Author ScreaminEagle Posted November 14, 2014 Author Posted November 14, 2014 You know, I often ponder where the line between mental illness and personal responsibility lie...and, I believe that to a certain degree, we do have some control. I was listening to some info about a controlled study done on some psych patients. They were given an "incentive" (let's say a cupcake) for good behavior. Well, the patients strove to improve their behavior to get that incentive - which pretty much proved there is "some" element of responsibility there for people who "may" have an actual mental illness.
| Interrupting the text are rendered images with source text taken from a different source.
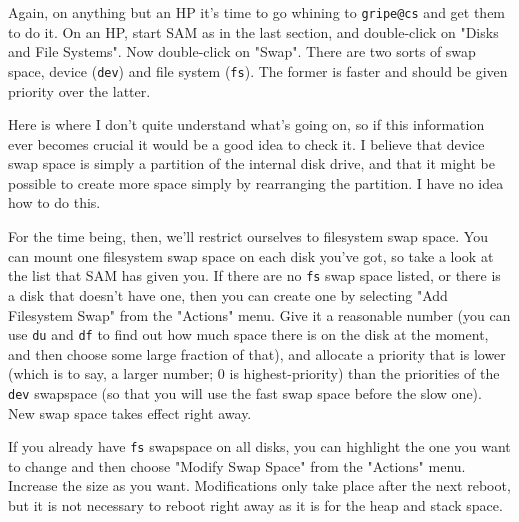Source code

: Again, on anything but an HP it's time to go whining to {\tt gripe@cs} and get them to do it.
On an HP, start SAM as in the last section, and double-click on "Disks and File Systems".
Now double-click on "Swap". There are two sorts of swap space, device ({\tt dev}) and file system
({\tt fs}). The former is faster and should be given priority over the latter.

Here is where I don't quite understand what's going on, so if this information ever becomes
crucial it would be a good idea to check it. I believe that device swap space is simply a 
partition of the internal disk drive, and that it might be possible to create more space simply by
rearranging the partition. I have no idea how to do this.

For the time being, then, we'll restrict ourselves to filesystem swap space. You can mount 
one filesystem swap space on each disk you've got, so take a look at the list that SAM has given you.
If there are no {\tt fs} swap space listed, or there is a disk that doesn't have one, then you can 
create one by selecting "Add Filesystem Swap" from the "Actions" menu. Give it a reasonable 
number (you can use {\tt du} and {\tt df} to find out how much space there is on the disk at the moment,
and then choose some large fraction of that), and allocate a priority that is lower (which is to say,
a larger number; 0 is highest-priority) than the priorities of the {\tt dev} swapspace (so that you 
will use the fast swap space before the slow one). New swap space takes effect right away.

If you already have {\tt fs} swapspace on all disks, you can highlight the one you want to change 
and then choose "Modify Swap Space" from the "Actions" menu. Increase the size as you want.
Modifications only take place after the next reboot, but it is not necessary to reboot right away
as it is for the heap and stack space.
I also think many people which character flaws (i.e. sociopathy, selfishness, narcissism, sexual and/or other "addictions") are sorta given a "pass" on the basis of some mental illness or "disorder". Again, I think there are just bad people out there and they are not victims of something out of their control. I totally agree with you. Not sidestepping my own thread, one of the most least treated & mishandled mental illnesses is PTSD. Veterans, abuse victims, etc are not getting the help that they need. As far as Doctor's, GP's, Psychiatrists, many of them, a good portion just want to put you on a medication and do not put you on a clear cut path to recovery, or help with recovery, they medicate as a band aid for the problem. My friends girlfriend's issues may very well be that and I might be just talking out of my rear, but it seems she has some sort of mental illness or personality disorder. Normally I wouldn't go around throwing words like BPD around, but having a three hour conversation with him about why he is upset, everything pointed in that direction. How can he tell her, hey I think you have a mental disorder, when she will not even abide by a medication regime for M/S? As far as breaking up with her, I cannot speak for him as it is his decision solely to make. He said the only good thing about the relationship is the sex, and even the sex causes problems. That is a whole another story.
Tayken Posted November 14, 2014 Posted November 14, 2014 Simple really....he can ignore it at his own peril. I mean for the sake of what, that she is cute and he currently gets some?
Author ScreaminEagle Posted November 14, 2014 Author Posted November 14, 2014 Simple really....he can ignore it at his own peril. I mean for the sake of what, that she is cute and he currently gets some? He actually complains about the sex, my friend is the type of guy who works hard, he is up at 5am, has his own business, a little rigid at times but likes to do things and have a good time. He has complained on numerous occasions that she is too clingy and all she wants to do is have sex, everything is sex related. I know women reading this are like "what man complains that there I too much sex". My friend brought it up that he thinks she compensates for her insecurities by constantly wanting to have sex, he said it was fun in the beginning, but while he wants to get up Sunday morning and make a day of things, she wants to stay in bed and have sex. But that is just one of his complaints, and her complaints. They both confide in me about how they feel. My loyalty is to him as I consider him a brother. Her I do not dislike, but she does things that I don't agree with or like. I hate getting in between two people but he has never dated a girl like her before.